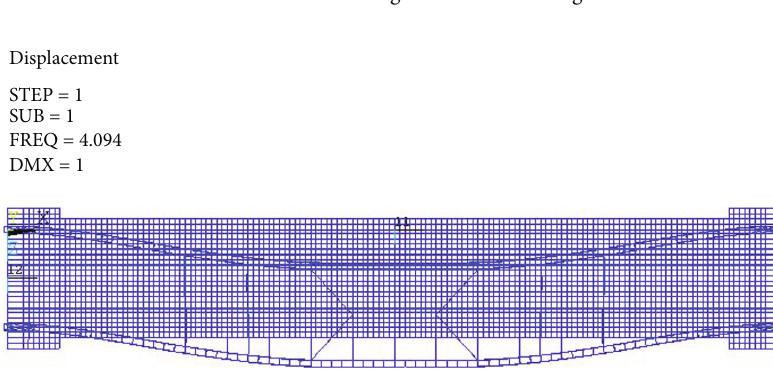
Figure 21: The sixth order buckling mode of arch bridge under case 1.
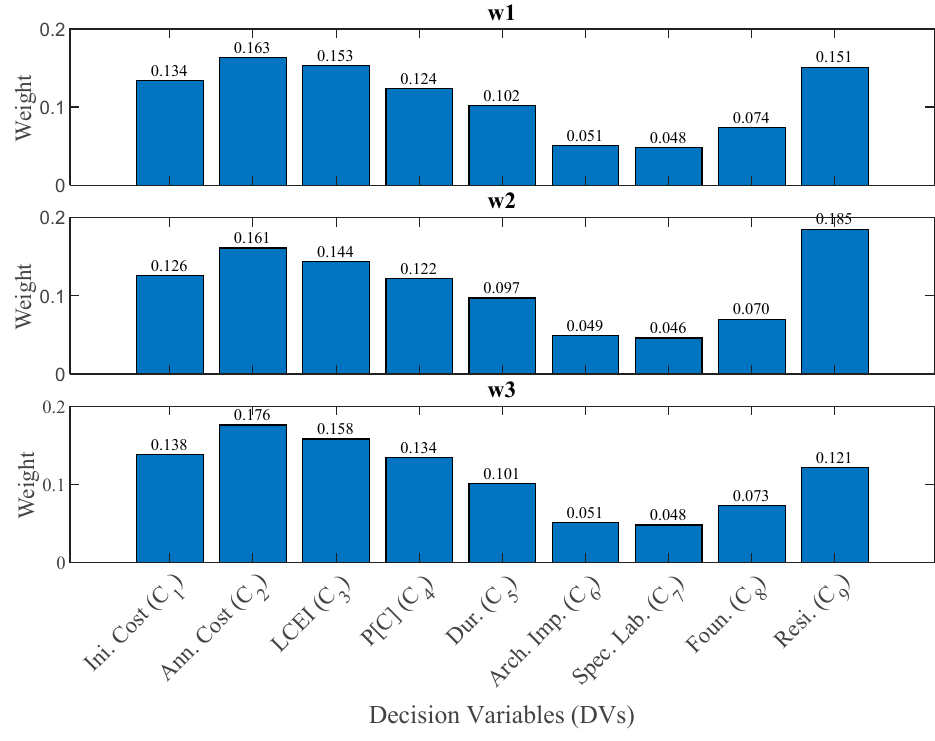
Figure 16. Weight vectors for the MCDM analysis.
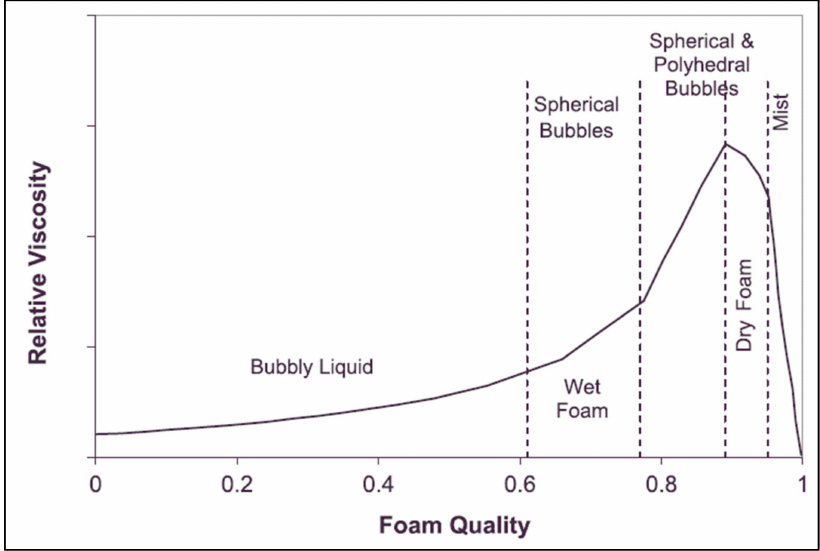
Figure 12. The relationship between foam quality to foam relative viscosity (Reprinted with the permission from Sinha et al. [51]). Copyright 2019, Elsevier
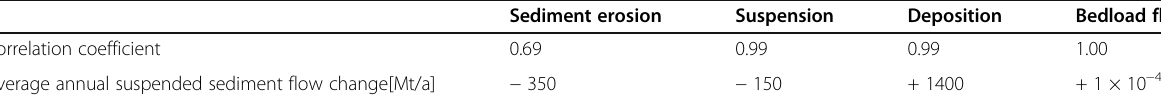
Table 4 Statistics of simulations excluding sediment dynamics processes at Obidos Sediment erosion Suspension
_____
#### Exercise objective:
The lines holding the string "Figure" are what is needed from the material above.

#### Answer below:
Figure 21: The sixth order buckling mode of arch bridge under case 1.
Figure 16. Weight vectors for the MCDM analysis.
Figure 12. The relationship between foam quality to foam relative viscosity (Reprinted with the permission from Sinha et al. [51]). Copyright 2019, Elsevier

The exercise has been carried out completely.